The Alternatives to PAIN Act is that commonsense piece of legislation, and Iowa should be proud that one of our own is leading the charge.

As a doctor, I’ve seen how cost can shape the decisions patients make. When Medicare Part D makes generic opioids cheaper and charges significantly more for non-opioid alternatives, patients notice. Patients often end up taking the cheaper opioid medication even if it’s not what they intended on purchasing. That is not a failure of patients. It is a failure of policy.

But the pricing problem is only half of it. Patients must go through prior authorization requirements for non-opioid alternatives, meaning a pharmacy has to stop, contact the insurer, and wait for approval before a patient can even get their medication. That process can take days. In the meantime, a patient can go ahead and get an opioid that requires no hoops to jump through at all.

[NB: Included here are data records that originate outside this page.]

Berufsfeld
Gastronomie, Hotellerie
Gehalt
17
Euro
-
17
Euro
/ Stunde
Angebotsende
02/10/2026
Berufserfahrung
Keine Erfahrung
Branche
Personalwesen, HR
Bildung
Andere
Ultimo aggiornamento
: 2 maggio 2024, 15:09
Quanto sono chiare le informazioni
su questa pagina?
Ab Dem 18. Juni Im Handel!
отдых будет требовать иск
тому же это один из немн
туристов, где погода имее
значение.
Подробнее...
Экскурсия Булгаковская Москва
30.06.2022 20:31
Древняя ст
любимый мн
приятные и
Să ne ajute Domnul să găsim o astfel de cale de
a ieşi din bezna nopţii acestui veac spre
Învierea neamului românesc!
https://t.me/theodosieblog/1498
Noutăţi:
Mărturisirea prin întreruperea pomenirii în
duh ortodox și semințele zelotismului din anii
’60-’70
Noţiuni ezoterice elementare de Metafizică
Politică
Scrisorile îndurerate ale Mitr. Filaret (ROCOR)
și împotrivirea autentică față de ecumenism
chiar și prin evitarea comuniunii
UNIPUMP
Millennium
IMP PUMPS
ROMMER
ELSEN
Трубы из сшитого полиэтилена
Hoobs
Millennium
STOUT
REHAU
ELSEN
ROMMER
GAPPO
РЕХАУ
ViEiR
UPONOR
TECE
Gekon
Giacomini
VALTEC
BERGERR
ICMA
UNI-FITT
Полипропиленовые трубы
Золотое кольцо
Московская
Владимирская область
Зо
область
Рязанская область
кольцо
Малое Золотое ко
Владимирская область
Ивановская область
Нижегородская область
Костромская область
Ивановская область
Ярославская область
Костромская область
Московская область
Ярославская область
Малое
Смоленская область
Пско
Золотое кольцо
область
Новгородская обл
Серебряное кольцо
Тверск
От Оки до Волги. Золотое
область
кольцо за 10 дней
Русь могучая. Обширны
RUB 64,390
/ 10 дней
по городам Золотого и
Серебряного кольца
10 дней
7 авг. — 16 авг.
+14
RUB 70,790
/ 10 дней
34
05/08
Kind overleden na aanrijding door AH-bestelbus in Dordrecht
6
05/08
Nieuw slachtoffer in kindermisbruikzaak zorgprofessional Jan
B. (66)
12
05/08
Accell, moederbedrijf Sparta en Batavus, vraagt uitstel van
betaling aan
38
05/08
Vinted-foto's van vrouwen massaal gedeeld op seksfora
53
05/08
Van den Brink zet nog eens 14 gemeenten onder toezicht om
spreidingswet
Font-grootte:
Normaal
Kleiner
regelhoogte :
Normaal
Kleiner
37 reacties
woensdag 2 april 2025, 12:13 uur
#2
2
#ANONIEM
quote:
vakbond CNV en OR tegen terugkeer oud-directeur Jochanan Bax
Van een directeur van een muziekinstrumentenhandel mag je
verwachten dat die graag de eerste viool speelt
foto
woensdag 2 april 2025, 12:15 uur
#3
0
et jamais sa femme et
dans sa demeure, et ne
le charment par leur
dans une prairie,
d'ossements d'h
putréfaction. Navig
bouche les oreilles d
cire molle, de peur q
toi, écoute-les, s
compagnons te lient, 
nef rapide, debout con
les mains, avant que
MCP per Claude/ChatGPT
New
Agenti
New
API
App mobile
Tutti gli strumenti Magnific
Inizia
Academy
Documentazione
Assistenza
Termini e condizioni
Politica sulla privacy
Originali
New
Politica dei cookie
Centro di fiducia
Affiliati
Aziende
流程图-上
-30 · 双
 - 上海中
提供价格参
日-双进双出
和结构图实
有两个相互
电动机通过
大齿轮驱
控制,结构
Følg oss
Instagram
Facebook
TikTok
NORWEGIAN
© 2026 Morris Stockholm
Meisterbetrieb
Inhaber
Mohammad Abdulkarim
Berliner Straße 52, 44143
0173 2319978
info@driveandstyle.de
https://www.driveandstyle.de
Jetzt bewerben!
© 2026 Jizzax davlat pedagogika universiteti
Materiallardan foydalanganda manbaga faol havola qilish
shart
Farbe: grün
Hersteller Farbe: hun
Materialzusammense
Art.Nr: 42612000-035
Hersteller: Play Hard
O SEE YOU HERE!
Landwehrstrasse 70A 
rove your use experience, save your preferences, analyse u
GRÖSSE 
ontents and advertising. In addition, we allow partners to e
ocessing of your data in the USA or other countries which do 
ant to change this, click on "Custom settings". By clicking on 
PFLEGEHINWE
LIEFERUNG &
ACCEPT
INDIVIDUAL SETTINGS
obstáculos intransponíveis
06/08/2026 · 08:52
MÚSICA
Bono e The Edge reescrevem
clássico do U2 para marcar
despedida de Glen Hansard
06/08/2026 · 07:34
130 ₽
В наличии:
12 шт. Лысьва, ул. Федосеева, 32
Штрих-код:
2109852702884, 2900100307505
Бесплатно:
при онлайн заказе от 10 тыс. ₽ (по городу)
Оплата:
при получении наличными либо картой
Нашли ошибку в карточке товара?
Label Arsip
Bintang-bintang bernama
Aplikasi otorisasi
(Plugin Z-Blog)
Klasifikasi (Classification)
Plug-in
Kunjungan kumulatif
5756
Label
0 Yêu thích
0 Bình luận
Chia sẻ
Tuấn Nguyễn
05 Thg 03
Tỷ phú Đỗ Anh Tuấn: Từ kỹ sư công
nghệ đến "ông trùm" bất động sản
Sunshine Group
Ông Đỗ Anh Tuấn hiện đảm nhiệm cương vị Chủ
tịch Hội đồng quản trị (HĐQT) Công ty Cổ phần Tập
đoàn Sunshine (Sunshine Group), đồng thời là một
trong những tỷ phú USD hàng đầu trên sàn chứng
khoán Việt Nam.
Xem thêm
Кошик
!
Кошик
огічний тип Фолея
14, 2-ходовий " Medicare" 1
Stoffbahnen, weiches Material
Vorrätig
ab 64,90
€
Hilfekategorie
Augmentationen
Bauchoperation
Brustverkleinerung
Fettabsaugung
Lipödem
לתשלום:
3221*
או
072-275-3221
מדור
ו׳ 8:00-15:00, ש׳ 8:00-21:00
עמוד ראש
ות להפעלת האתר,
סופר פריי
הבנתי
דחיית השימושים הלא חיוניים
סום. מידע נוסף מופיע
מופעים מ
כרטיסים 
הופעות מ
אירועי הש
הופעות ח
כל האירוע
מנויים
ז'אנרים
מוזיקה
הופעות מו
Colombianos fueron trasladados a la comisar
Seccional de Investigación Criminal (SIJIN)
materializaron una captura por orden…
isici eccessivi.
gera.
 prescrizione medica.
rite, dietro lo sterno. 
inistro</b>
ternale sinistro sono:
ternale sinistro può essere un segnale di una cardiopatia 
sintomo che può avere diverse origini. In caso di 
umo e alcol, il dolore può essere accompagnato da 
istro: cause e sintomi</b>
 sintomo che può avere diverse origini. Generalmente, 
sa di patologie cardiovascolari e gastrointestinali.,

Fail-first policies can make this issue worse. Under these rules, an insurance plan can require that a patient try an opioid and demonstrate it did not work before the plan will cover the non-opioid their doctor prescribed. This can be demoralizing for those susceptible to or with a history of opioid addiction. The point of having non-addictive options is to use them instead of an opioid, not after.

Rep. Miller-Meeks understands the need to give Medicare recipients the option when she wrote this bill. It would ensure that beneficiaries never pay more for a non-opioid pain medication than for an opioid, and it would end prior authorization and step therapy requirements for non-opioid alternatives.

What makes the cosponsor count so significant is not just the number but the balance. It reflects the fact that the opioid epidemic does not sort itself by party, and neither does the case for fixing a Medicare pricing structure that has been working against patients for years.

Any health professional will tell you that prevention is cheaper than treatment. This bill puts that principle into practice. The savings from expanding the options for seniors are real – fewer hospitalizations, less emergency care, and lower long-term treatment costs. Good healthcare and sound fiscal policy, at the same time.

Rep. Miller-Meeks said it right in her most recent hearing on the issue on March 26, “We were pushed into an opioid-centric pain management system by design. Expanding access to alternatives improves outcomes and lowers long-term costs.” It is only fair that we grant seniors the option to access these non-opioid alternatives.

As a healthcare professional and longtime supporter of hers, it has been remarkable seeing her fight for improving the quality and options of care for Iowans. I want to say clearly – thank you Rep. Miller-Meeks. Now it’s time to get this bill passed.